— Information —
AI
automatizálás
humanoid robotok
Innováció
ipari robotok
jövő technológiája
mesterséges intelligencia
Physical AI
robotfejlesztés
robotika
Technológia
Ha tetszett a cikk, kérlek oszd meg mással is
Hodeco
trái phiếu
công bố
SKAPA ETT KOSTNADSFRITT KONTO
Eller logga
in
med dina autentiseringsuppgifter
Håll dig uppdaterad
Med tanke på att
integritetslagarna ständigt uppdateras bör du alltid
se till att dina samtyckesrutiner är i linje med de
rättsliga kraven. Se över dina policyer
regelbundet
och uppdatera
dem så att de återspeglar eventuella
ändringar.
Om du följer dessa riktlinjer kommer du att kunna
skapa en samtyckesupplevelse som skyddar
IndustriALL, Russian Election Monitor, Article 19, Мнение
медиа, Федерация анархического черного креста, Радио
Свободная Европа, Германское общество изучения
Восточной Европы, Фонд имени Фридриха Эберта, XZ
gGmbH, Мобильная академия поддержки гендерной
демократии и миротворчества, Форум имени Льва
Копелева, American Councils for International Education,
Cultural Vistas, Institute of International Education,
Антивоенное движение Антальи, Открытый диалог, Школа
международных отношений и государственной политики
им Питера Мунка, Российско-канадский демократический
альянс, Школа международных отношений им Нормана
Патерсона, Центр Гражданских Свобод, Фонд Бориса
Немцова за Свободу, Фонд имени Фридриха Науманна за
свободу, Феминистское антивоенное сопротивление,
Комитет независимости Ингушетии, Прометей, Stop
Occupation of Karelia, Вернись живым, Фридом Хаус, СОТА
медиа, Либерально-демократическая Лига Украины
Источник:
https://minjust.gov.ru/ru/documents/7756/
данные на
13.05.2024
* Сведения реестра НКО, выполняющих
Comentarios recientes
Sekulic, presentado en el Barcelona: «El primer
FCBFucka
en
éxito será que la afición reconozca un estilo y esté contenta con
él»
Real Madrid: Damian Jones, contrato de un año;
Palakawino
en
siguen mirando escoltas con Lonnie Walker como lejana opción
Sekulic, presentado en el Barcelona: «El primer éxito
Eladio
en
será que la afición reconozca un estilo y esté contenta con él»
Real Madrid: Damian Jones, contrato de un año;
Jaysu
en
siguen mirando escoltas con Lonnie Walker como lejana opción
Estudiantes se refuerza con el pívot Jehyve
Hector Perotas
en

— Work task —
Copy back the listing above exactly, but only from the line with "integritetslagarna ständigt uppdateras" through the line with "Патерсона, Центр Гражданских", both ends included.

— Answer to this problem —
integritetslagarna ständigt uppdateras bör du alltid
se till att dina samtyckesrutiner är i linje med de
rättsliga kraven. Se över dina policyer
regelbundet
och uppdatera
dem så att de återspeglar eventuella
ändringar.
Om du följer dessa riktlinjer kommer du att kunna
skapa en samtyckesupplevelse som skyddar
IndustriALL, Russian Election Monitor, Article 19, Мнение
медиа, Федерация анархического черного креста, Радио
Свободная Европа, Германское общество изучения
Восточной Европы, Фонд имени Фридриха Эберта, XZ
gGmbH, Мобильная академия поддержки гендерной
демократии и миротворчества, Форум имени Льва
Копелева, American Councils for International Education,
Cultural Vistas, Institute of International Education,
Антивоенное движение Антальи, Открытый диалог, Школа
международных отношений и государственной политики
им Питера Мунка, Российско-канадский демократический
альянс, Школа международных отношений им Нормана
Патерсона, Центр Гражданских Свобод, Фонд Бориса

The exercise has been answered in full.